Extracted data entries:
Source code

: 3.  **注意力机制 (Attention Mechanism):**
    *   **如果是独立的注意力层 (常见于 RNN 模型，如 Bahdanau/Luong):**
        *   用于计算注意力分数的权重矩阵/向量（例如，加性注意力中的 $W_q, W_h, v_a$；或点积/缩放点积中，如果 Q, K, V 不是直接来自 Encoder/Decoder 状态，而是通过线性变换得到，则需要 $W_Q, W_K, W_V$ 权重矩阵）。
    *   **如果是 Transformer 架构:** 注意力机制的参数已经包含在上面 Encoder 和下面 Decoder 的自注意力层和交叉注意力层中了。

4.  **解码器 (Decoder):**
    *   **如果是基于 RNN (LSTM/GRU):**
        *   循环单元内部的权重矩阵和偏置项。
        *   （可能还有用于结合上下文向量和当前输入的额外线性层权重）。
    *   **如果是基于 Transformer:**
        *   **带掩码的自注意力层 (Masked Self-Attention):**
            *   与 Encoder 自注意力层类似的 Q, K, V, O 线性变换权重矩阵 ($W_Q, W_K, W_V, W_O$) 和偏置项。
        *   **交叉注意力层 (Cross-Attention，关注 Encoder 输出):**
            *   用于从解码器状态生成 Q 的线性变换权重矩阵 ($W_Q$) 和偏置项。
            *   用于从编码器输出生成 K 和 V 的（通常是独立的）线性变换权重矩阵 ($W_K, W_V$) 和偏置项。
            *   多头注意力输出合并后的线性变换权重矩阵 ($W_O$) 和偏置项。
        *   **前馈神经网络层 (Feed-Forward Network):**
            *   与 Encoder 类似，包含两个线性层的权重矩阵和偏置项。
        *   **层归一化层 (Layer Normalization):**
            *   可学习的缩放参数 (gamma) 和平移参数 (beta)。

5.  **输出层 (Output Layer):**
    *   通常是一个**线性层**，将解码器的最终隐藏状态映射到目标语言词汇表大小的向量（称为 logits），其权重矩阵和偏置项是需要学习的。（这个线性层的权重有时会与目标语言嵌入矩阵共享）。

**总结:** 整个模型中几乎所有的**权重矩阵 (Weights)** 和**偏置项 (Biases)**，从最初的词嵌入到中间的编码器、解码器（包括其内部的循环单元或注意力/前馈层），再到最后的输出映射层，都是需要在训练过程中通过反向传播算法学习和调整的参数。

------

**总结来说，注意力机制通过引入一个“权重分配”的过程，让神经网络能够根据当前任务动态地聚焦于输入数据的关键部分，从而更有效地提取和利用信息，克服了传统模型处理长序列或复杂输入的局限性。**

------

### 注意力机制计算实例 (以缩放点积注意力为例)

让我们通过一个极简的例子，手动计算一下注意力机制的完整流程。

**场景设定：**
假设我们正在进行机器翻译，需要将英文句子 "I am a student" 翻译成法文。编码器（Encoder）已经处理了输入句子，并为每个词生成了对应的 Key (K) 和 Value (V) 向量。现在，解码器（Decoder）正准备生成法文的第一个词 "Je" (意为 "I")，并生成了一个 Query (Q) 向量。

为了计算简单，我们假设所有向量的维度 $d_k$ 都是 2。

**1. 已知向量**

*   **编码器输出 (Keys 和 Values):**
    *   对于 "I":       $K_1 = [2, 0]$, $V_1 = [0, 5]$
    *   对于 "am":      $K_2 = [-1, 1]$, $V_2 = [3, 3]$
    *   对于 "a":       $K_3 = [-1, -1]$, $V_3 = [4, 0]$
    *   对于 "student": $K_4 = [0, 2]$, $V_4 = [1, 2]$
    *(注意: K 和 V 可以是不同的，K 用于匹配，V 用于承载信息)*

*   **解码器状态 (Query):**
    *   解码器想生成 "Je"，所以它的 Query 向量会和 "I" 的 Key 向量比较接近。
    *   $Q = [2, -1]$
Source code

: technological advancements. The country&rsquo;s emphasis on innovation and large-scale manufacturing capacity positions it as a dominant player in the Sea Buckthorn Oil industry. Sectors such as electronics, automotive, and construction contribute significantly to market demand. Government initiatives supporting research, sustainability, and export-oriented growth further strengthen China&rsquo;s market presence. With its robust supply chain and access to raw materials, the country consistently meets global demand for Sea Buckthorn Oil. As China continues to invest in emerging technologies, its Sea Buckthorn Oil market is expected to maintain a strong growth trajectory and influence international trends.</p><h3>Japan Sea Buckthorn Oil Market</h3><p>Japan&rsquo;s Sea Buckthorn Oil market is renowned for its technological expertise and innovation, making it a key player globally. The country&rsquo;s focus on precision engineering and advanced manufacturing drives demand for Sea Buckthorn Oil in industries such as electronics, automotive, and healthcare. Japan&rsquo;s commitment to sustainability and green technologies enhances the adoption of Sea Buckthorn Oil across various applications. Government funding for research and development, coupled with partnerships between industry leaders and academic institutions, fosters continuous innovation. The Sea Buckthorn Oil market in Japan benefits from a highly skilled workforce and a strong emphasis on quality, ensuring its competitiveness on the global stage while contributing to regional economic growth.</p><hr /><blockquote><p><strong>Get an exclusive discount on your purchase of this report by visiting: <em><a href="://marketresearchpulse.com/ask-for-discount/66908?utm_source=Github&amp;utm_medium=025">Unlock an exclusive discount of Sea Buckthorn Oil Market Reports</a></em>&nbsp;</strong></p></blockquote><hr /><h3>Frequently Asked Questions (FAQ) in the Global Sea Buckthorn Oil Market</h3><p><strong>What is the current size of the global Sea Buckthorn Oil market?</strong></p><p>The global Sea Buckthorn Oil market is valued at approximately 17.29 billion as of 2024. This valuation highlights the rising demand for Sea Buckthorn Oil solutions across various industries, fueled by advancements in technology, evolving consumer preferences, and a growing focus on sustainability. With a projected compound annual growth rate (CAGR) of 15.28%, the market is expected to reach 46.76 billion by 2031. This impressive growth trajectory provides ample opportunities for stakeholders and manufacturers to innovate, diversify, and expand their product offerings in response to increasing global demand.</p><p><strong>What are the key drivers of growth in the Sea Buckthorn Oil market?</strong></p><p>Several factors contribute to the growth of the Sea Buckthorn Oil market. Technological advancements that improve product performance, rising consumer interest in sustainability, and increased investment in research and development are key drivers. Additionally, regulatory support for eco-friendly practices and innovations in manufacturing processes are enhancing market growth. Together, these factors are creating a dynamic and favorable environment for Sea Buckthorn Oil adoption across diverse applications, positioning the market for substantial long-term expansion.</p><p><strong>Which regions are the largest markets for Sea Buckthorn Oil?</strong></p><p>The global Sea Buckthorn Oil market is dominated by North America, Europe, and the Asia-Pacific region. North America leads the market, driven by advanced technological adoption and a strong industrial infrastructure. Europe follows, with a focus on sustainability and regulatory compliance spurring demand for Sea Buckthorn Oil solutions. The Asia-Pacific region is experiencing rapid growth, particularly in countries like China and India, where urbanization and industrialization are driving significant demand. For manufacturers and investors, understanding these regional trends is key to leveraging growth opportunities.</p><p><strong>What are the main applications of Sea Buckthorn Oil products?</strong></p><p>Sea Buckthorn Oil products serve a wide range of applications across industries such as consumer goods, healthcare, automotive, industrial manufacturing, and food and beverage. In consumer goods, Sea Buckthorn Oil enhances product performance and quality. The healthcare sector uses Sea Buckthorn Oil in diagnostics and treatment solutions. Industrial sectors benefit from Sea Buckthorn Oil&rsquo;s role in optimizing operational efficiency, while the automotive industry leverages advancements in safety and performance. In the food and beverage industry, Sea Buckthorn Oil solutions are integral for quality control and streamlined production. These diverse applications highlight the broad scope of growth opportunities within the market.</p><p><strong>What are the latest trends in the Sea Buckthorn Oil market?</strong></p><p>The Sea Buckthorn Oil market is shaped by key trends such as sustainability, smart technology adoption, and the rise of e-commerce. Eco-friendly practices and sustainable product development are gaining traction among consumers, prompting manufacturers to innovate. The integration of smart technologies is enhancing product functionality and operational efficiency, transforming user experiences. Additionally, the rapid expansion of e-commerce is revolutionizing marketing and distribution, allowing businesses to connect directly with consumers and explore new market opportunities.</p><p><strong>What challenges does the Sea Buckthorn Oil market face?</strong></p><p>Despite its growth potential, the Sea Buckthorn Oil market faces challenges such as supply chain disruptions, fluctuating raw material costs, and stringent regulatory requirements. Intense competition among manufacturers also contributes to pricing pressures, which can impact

What you will do:
How many lines of the records above contain the string "Transformer"? Give only the number.

Reply:
2